◆ Anweisungen:
• 1. Fassen Sie den Absatz aus dem Text über Kinderglauben, der mit „Eine der unerwarteten Freuden“ beginnt, in einer knappen Liste zusammen. Die wichtigsten Aussagen sollen erhalten bleiben.
• 2. Prüfen Sie, ob die folgenden Aussagen mit dem Text über Kinderglauben übereinstimmen. Antworten Sie jeweils mit Ja oder Nein und zitieren Sie die entscheidenden Worte wörtlich.
(a) Kinder glauben zunächst alles, was man ihnen erzählt.
(b) Gespräche mit kleinen Kindern sind im Allgemeinen lästig.
(c) Eltern bleiben zehn Jahre, um Erklärungen für die Geheimnisse der Welt parat zu haben.
• 3. Beantworten Sie die folgenden Fragen zum Text über Kinderglauben jeweils kurz:
(a) Um welche Uhrzeit tapsen im Beispiel nackte Füßchen ins Schlafzimmer?
(b) Was tut der Teenager zehn Jahre später bei einer Demonstration?
(c) In wie vielen Jahren haben sich die Eltern die Weisheit angeeignet, die sie weitergeben?

◆ Vorliegender Text:
- - -

Kinderglaube – Kinderängste

Eine der unerwarteten Freuden der Elternschaft ist das Gespräch. Zugegeben, manchmal kommt es höchst ungelegen, beispielsweise wenn morgens um halb sechs nackte Füßchen in Ihr Schlafzimmer tapsen und wissen wollen, wie alt der Himmel ist. Aber im allgemeinen macht es Spaß, mit kleinen Kindern zu reden. Haben Sie beim Anblick des kleinen verschrumpelten Bündels im Kreißsaal daran gedacht, daß Ihnen gerade noch vier Jahre bleiben, um für jedes Geheimnis der Welt eine einleuchtende Erklärung parat zu haben? Warum ist es nachts dunkel, was tun die Hunde dort, woher kommen die Babys, was ist ein Bundeskanzler und warum müssen wir das tun, was er sagt, kommen Meerschweinchen in den Himmel? Was dabei wirklich eindrucksvoll und auch irgendwie erschreckend ist, ist, daß Kinder zunächst einmal alles glauben, was man ihnen erzählt. Auch wenn sie später erfahren, daß der Sachverhalt ein anderer ist, sie werden immer an diese erste unauslöschliche Lektion zurückdenken. Erzählt eine vertrauenswürdige Person einem kleinem Kind, daß Polizisten Rabauken sind, die Menschen einsperren und sie treten, dann wird der Teenager zehn Jahre später automatisch bei einer Demonstration vor der Polizei weg rennen. Wenn Sie ihm erzählen, daß Gott gütig ist, dann wird er irgendwann zu ihm beten. Wenn Sie dein Kind sagen (oder zeigen), daß Ladendiebstahl in Ordnung ist, vorausgesetzt, man läßt sich nicht erwischen, dann wird dieses Kind immer Schwierigkeiten mit dem Begriff der Ehrlichkeit haben. Theoretisch kann es nichts Erstaunlicheres geben, als einem Kind die Weisheit weiterzugeben, die Sie sich in fünfundzwanzig Jahren angeeignet haben.

- - -

◆ Gespeicherte Daten:

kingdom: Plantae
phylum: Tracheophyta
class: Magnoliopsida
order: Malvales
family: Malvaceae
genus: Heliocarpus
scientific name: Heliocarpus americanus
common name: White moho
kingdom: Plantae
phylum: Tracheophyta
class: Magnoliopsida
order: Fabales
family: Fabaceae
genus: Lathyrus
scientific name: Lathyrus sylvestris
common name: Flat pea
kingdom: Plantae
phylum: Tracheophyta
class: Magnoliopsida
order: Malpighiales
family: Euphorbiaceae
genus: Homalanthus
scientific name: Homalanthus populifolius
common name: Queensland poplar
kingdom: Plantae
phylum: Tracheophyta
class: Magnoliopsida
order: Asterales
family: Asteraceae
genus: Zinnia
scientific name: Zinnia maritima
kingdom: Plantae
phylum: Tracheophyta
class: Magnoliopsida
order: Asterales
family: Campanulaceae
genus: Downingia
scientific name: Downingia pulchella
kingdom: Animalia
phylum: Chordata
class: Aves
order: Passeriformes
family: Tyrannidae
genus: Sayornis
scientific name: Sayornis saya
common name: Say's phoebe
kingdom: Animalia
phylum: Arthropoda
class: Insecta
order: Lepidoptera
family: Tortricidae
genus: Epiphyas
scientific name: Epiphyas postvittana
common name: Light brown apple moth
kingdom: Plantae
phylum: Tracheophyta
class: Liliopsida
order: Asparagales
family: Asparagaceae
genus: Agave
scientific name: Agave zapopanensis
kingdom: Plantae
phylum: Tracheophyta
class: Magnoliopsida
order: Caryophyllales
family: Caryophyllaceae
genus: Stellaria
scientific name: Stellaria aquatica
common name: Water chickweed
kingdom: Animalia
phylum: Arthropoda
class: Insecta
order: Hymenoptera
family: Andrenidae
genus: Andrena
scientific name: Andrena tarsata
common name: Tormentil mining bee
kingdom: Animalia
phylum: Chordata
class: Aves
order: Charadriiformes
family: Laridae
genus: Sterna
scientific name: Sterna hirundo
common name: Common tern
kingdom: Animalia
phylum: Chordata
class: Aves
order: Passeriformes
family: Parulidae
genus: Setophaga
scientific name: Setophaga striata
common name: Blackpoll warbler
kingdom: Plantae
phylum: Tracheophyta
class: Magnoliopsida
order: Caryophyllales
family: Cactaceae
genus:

- - -

◆ Antworten der Reihe nach:
• 1.
- Gespräche mit kleinen Kindern machen meist Spaß, auch wenn sie manchmal ungelegen kommen, etwa morgens um halb sechs.
- Eltern bleiben nur vier Jahre, um für jedes Geheimnis der Welt eine einleuchtende Erklärung parat zu haben.
- Kinder glauben zunächst alles, was man ihnen erzählt. Sie denken immer an diese erste Lektion zurück, auch wenn sie später anderes erfahren.
- Beispiele: Wer als Kind hört, Polizisten seien Rabauken, rennt als Teenager bei einer Demonstration vor der Polizei weg. Wer hört, Gott sei gütig, wird zu ihm beten. Wer lernt, Ladendiebstahl sei in Ordnung, solange man nicht erwischt wird, hat immer Schwierigkeiten mit dem Begriff der Ehrlichkeit.
- Theoretisch gibt es nichts Erstaunlicheres, als einem Kind die in fünfundzwanzig Jahren angeeignete Weisheit weiterzugeben.

• 2.
(a) Ja: „daß Kinder zunächst einmal alles glauben, was man ihnen erzählt“
(b) Nein: „Aber im allgemeinen macht es Spaß, mit kleinen Kindern zu reden.“
(c) Nein: „daß Ihnen gerade noch vier Jahre bleiben, um für jedes Geheimnis der Welt eine einleuchtende Erklärung parat zu haben“

• 3.
(a) Morgens um halb sechs.
(b) Er rennt automatisch vor der Polizei weg.
(c) In fünfundzwanzig Jahren.